Настоящее изобретение далее проиллюстрировано следующими примерами.

ПРИМЕРЫ
Пример 1 – Материалы и Методы.

Взрослые крысы женского пола Sprague-Dawley, каждая весом приблизительно 280 г, были использованы в течение эксперимента и акклиматизированы в течение от одной до двух недель перед использованием в эксперименте.

В качестве источника рентгеновских лучей использовали прибор Westinghouse Coronado Therapeutic machine. Прибор использовали при 200 Kvp, 15 mA, дистанции цель-к-коже 1-2 метра и фильтрационным пучком лучей 2,6 мм A1. Иррадиация и пробная экспозиция производились на здоровых, неанестезированных крысах, помещенных в пластиковые кабины, которые содержали 6-9 особей. Выход рентгеновских лучей контролировали Vietoreen condenser-R chamber, помещенным близко к животным. Дозу, адсорбированную костным мозгом, подсчитывали, используя константу, 1R=0,88 0,05 (среднее погрешность) сГр, как показано в ранних исследованиях (Gong et al., “Effects of Low-Level (1,0 R) X-Irradiation on the Erythroid Response of the Rat Bone Marrow”, Radiation Research, vol. 65:83-97 (1976), раскрытие которого внесено здесь в ссылки. Коротко, дозу определяли путем внесения пары термолюминесцентных дозиметров (“TLD”), содержащих CaF₂ (MN) порошок, запаянный в пластиковую трубку, в бедро убитой крысы, иррадиируя затем одномоментно с TLD в открытый воздух совместно с Victoreen condenser-R chamber и сравнивая результирующие подсчеты.

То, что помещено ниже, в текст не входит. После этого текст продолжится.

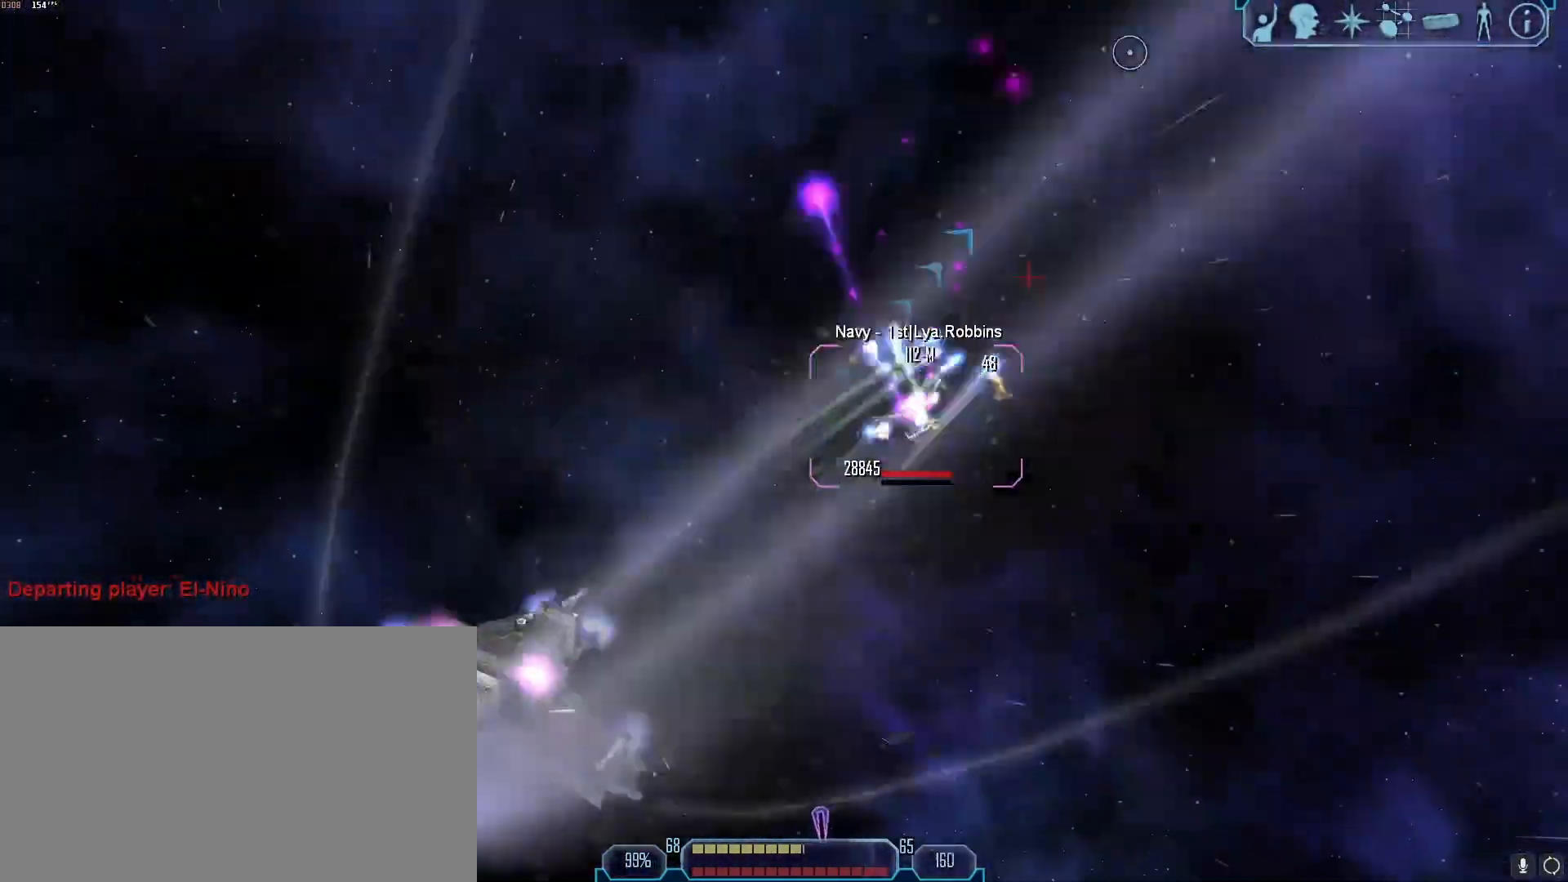
{"keys": [], "mouse": ["right"], "events": [[417, "a", "up"], [467, "tab", "up"]]}
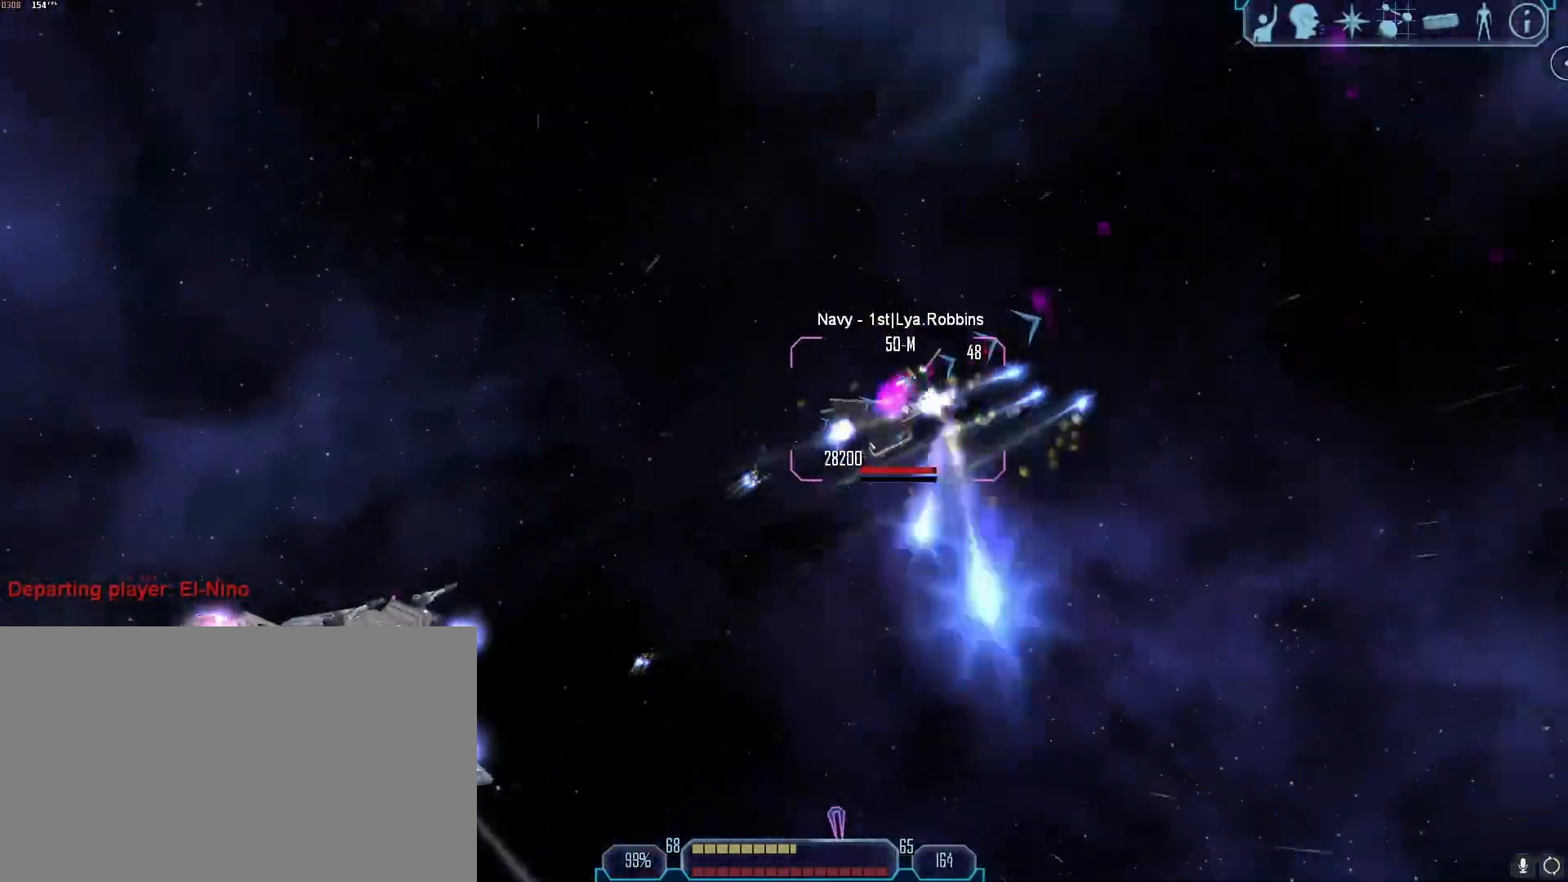
{"keys": [], "mouse": [], "events": [[67, "e", "down"], [117, "e", "up"], [117, "mouse_right", "up"]]}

Были использованы две главные группы крыс, одна – для сопоставления доз рентгеновских лучей с уровнями нормобластов (предшественники красных кровяных клеток (“RBCp”) в костном мозге на 7 неделе после иррадиации, и другая – для сопоставления дозы рентгеновских лучей с клетками, несущими трансфериновый рецептор (“TR”), подкласса эритроцитов крови, на 21 неделе после иррадиации. В дополнение двум дополнительным группам животных вводили 600 сГр и анализировали на TR клетки спустя 7 и 30 недель. Данные TR клеток для крыс, экспонированных 600 сГр и анализированных на 6, 21 и 30 недели, использовали для определения уровня восстановления и для установления Т-1/2 восстановления мутаций гематопоэтических стволовых клеток, индуцированных рентгеновскими лучами.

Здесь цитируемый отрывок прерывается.